The only difference is that in proto2 all fields also have explicit presence, too, so it's possible (IIRC) to have a proto2 field that is present and equal to the default value, therefore has(e.f) would return true. (In some of the protobuf APIs, there is a helper to check if a field has explicit presence, which is helpful because as of editions there is yet another way in which protobuf fields can have explicit field presence, and these fields should be treated roughly inline with proto3 optionals. I don't think python protobuf has it, though.)
I don't know if I can make a much more convincing argument here; the way I read the spec it seems obvious that you have to special case protobuf messages for has. However, I fully understand if you are not convinced. If you would like a more definitive answer I can try to get more clarity from the CEL developers.

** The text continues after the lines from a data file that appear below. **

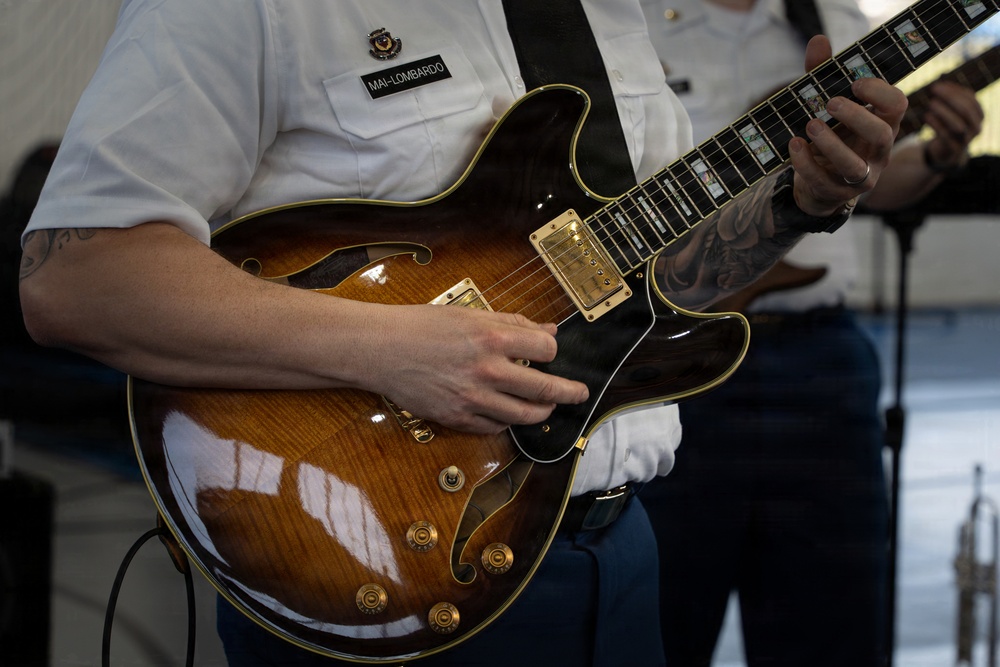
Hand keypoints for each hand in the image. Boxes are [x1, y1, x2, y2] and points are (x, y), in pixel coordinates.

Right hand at [364, 304, 589, 433]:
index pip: (547, 350)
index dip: (553, 351)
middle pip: (546, 389)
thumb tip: (549, 331)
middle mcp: (488, 370)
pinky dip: (508, 420)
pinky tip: (509, 412)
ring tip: (547, 407)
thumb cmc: (423, 326)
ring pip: (525, 415)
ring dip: (542, 411)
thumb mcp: (470, 314)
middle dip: (570, 393)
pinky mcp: (458, 418)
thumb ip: (513, 323)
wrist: (381, 349)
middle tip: (581, 394)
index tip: (550, 353)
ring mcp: (473, 399)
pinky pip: (496, 426)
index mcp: (493, 337)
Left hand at [787, 35, 908, 216]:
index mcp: (882, 124)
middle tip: (830, 102)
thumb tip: (818, 40)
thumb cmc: (828, 136)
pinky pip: (823, 181)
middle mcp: (878, 152)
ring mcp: (860, 176)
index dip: (879, 92)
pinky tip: (793, 144)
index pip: (897, 105)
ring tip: (810, 124)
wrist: (816, 184)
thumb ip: (822, 75)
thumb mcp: (825, 106)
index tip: (854, 83)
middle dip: (857, 116)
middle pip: (882, 134)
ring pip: (854, 166)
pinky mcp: (837, 194)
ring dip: (831, 144)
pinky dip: (805, 163)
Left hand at [921, 80, 983, 169]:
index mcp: (978, 114)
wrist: (946, 153)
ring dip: (944, 112)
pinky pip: (947, 137)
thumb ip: (951, 99)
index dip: (955, 90)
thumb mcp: (953, 111)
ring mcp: (966, 140)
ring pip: (959, 125)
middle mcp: (976, 127)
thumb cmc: (948, 126)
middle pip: (966, 110)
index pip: (971, 99)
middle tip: (933, 89)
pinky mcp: (954, 150)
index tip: (938, 84)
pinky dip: (937, 125)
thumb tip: (939, 83)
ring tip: (930, 103)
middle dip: (950, 98)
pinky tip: (926, 116)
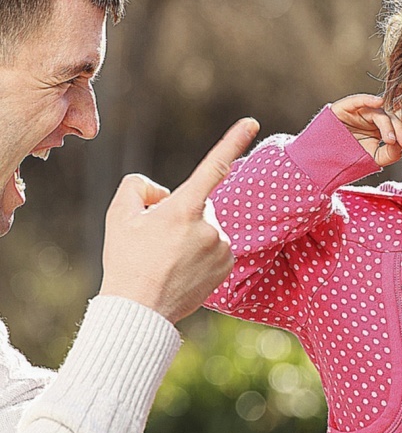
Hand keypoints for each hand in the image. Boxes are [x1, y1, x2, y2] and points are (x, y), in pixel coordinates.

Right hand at [98, 118, 259, 323]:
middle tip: (156, 240)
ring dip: (192, 233)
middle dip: (181, 212)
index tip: (251, 122)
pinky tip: (182, 268)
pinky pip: (216, 246)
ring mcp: (222, 246)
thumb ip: (138, 186)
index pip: (213, 167)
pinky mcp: (228, 264)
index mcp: (185, 209)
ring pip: (208, 226)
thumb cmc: (126, 261)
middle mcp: (210, 225)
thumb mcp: (118, 215)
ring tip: (167, 258)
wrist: (140, 311)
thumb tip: (164, 192)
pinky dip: (202, 251)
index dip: (232, 141)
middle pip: (199, 203)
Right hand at [330, 93, 401, 166]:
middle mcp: (374, 118)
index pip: (398, 125)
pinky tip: (379, 102)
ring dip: (387, 125)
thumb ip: (390, 154)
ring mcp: (361, 111)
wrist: (323, 159)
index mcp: (382, 128)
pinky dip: (369, 99)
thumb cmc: (349, 157)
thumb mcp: (373, 159)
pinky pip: (360, 100)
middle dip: (400, 130)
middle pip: (392, 118)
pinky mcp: (347, 106)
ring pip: (379, 112)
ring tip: (390, 139)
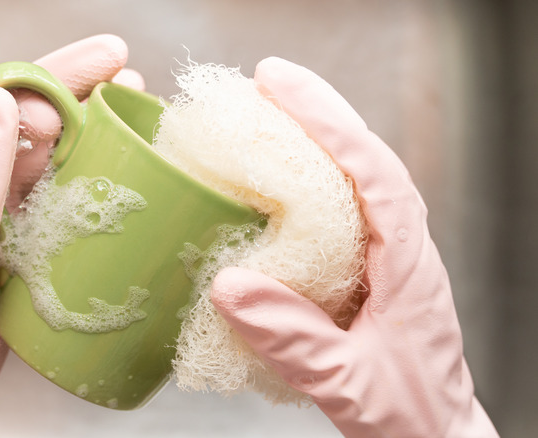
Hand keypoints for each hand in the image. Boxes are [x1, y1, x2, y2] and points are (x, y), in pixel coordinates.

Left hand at [0, 35, 143, 437]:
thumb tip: (2, 104)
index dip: (19, 76)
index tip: (70, 76)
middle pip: (11, 118)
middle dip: (65, 87)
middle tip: (118, 69)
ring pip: (36, 154)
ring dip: (80, 125)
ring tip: (126, 105)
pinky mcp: (16, 244)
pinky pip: (50, 196)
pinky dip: (80, 174)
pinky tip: (108, 163)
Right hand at [210, 57, 497, 436]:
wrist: (433, 436)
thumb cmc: (406, 414)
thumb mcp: (347, 383)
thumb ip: (293, 339)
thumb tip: (228, 286)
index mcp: (408, 262)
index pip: (372, 171)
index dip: (327, 121)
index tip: (279, 85)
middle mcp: (403, 247)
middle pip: (367, 158)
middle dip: (319, 113)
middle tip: (268, 81)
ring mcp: (389, 255)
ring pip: (357, 177)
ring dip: (318, 139)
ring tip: (271, 113)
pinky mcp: (371, 268)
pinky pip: (344, 207)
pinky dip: (314, 178)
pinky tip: (282, 176)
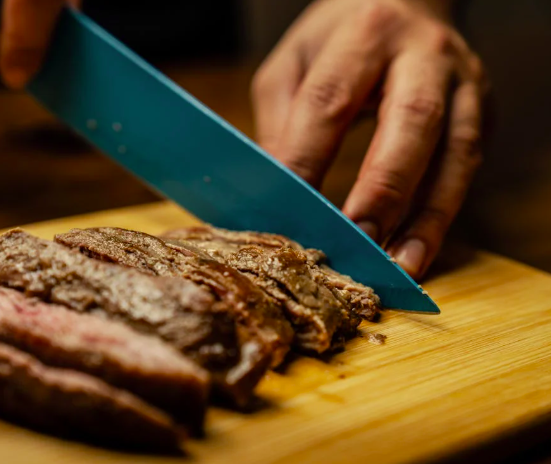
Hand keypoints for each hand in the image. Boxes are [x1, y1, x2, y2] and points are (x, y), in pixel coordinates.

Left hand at [252, 0, 485, 278]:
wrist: (408, 4)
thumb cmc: (339, 40)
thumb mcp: (294, 63)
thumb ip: (283, 121)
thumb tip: (277, 190)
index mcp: (365, 33)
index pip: (331, 99)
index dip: (308, 156)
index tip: (287, 208)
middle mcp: (424, 54)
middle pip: (411, 120)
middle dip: (383, 186)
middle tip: (355, 239)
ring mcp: (463, 83)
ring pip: (454, 153)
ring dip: (425, 216)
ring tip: (396, 264)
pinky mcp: (480, 112)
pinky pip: (465, 170)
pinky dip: (440, 217)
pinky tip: (415, 253)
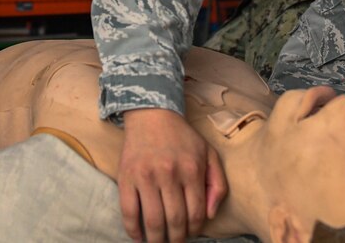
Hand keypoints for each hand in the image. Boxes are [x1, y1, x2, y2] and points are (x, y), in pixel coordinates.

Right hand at [118, 108, 226, 242]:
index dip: (194, 230)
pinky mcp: (126, 177)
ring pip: (152, 221)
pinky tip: (138, 236)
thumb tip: (210, 216)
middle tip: (175, 242)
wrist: (152, 115)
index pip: (195, 213)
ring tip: (159, 242)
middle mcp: (169, 174)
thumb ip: (218, 184)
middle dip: (176, 239)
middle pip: (175, 221)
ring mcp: (145, 176)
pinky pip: (128, 211)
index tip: (190, 233)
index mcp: (191, 170)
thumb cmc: (183, 138)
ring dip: (157, 239)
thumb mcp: (209, 154)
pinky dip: (133, 230)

P.S.: The reason I mention a custom MessageType is because we are (were?) using a custom MessageType for a different unrelated hack. We no longer need to do that, but the important thing is that merely modifying MessageType itself can not fix this problem; the has macro implementation needs to do something different to make the behavior inline with other CEL interpreters.
P.P.S.: Just to be clear, at the moment we have a workaround for this issue by monkey-patching, but it's pretty terrible and I'd really like to remove it ASAP. It is implemented here and here, if you are curious. Passes our own tests (inline with other runtimes.) Sorry for resorting to this, but I could not figure out a better workaround :\
it seems obvious that you have to special case protobuf messages for has.
Okay, I'm with you so far. I understand CEL-Python is different. I'm totally convinced it's different and therefore wrong. No more convincing is required.
What is the special case? What new behavior is required? What should the distinct behavior be?
Can you provide a concrete example of a CEL expression and some protobuf message binding that shows what happens now and what you need to happen to comply with the specification?
(I'm not sure I understand this well enough to write a test case.)